• Text excerpt
▬▬▬▬▬▬

Judge Roman Martel was saddened this movie didn't contain training montages accompanied by a rocking '80s tune.
Tom Cruise (Mission: Impossible: III) wielding a katana makes his way onto Blu-ray.
The Last Samurai was one of those movies that never quite grabbed me. This is odd because I love samurai movies, I've enjoyed director Edward Zwick's (Glory) other films, and Ken Watanabe (Inception) always brings his A game to a movie. So, I figured it was time to give it another shot.
The story begins with American Civil War veteran Nathan Algren (Cruise) finding his life spiraling into oblivion. When he isn't drinking himself into a stupor, he is haunted by his role in the slaughter of a tribe of Native Americans.
He is offered a job by Colonel Bagley (Tony Goldwyn, Tarzan) to journey to Japan and aid in the training of the Japanese army in the use of rifles, cannons and other methods of modern warfare. Algren agrees because the pay is good and he hopes to leave his past behind him. Quicker than you can say Dances with Wolves Algren finds himself at the head of an unprepared army against a force of battle hardened samurai lead by the enigmatic Katsumoto (Watanabe). Algren's army is routed, and he is captured.
During his captivity he chats with Katsumoto and the two men learn more about their perspectives on life and war. Algren begins to find something spiritual about the way Katsumoto and his people live, and sees more ugliness in the modern world that the Emperor of Japan and his forces represent. It all builds to a climax where the way of the warrior faces down the way of the modern world. The only answers can be found in the blood of The Last Samurai.
I finally put my finger on what just doesn't work for me in this movie. Tom Cruise is too contemporary to fit into a period film. Something about his entire persona just feels modern. No matter how much he gets into the part, I'm still very aware that this is Tom Cruise. His acting in The Last Samurai is pretty good, but the disconnect I feel toward Algren is strong. When your audience has difficulty connecting with your lead character you've got a problem.
Luckily the rest of the film makes up for this. The production values are top notch, with amazing location shooting, costumes and sets that bring the Meiji period of Japan to life.

▬▬▬▬▬▬

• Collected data

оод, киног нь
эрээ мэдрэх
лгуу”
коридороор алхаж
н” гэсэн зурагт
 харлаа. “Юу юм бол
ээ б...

▬▬▬▬▬▬

Carry the review of The Last Samurai forward, starting after its final sentence. The data has no connection to the review.

Zwick does a good job keeping the narrative moving for the entire 154 minutes. The editing is tight when it needs to be and allows the conversations to find their own pacing. The viewer gets a real feel for the world in which Algren finds himself. Contributing to this is some gorgeous cinematography by John Toll. Add the effective musical score by Hans Zimmer and you've got a movie with some serious creative merit.
I also have to mention the well staged and filmed action scenes. These are exciting and easy to follow. My favorite is the full blown ninja attack which keeps piling on the enemies and driving up the tension.
I know a few folks who find a big cultural hole in the story for The Last Samurai, something viewers not familiar with Japanese history might miss. The samurai culture is glorified to almost ridiculous extremes here. What is missing is the entirely feudal way the samurai class had complete and total control over the peasants. In many ways what the Japanese Emperor was attempting to bring was a modern lifestyle for all his people, not just the privileged samurai. Some of these lords could see value in this, but those who didn't rebelled in fear of losing the power they held. Shogun provides a closer approximation of what kind of power the samurai lords wielded before this period.
Warner Bros. delivers this beautiful looking film with an excellent 1080p transfer. Details on the costumes and sets are amazing to see in such clarity. I was also impressed with the 5.1 mix, balancing the dialogue, music and sound effects perfectly.
Included on the disc are all the extras found on the two disc standard editions and on the HD DVD versions. These include: a commentary track by the director, deleted scenes, documentaries, interviews with cast and crew, footage from the premieres and the theatrical trailer. So those looking to upgrade to Blu-ray can rest assured they won't lose any of the bonus content.
So I ended up where I started, with a movie that is well made, but not quite as effective as the creators hoped. The Last Samurai goes to show the power of casting the right actor for the right role.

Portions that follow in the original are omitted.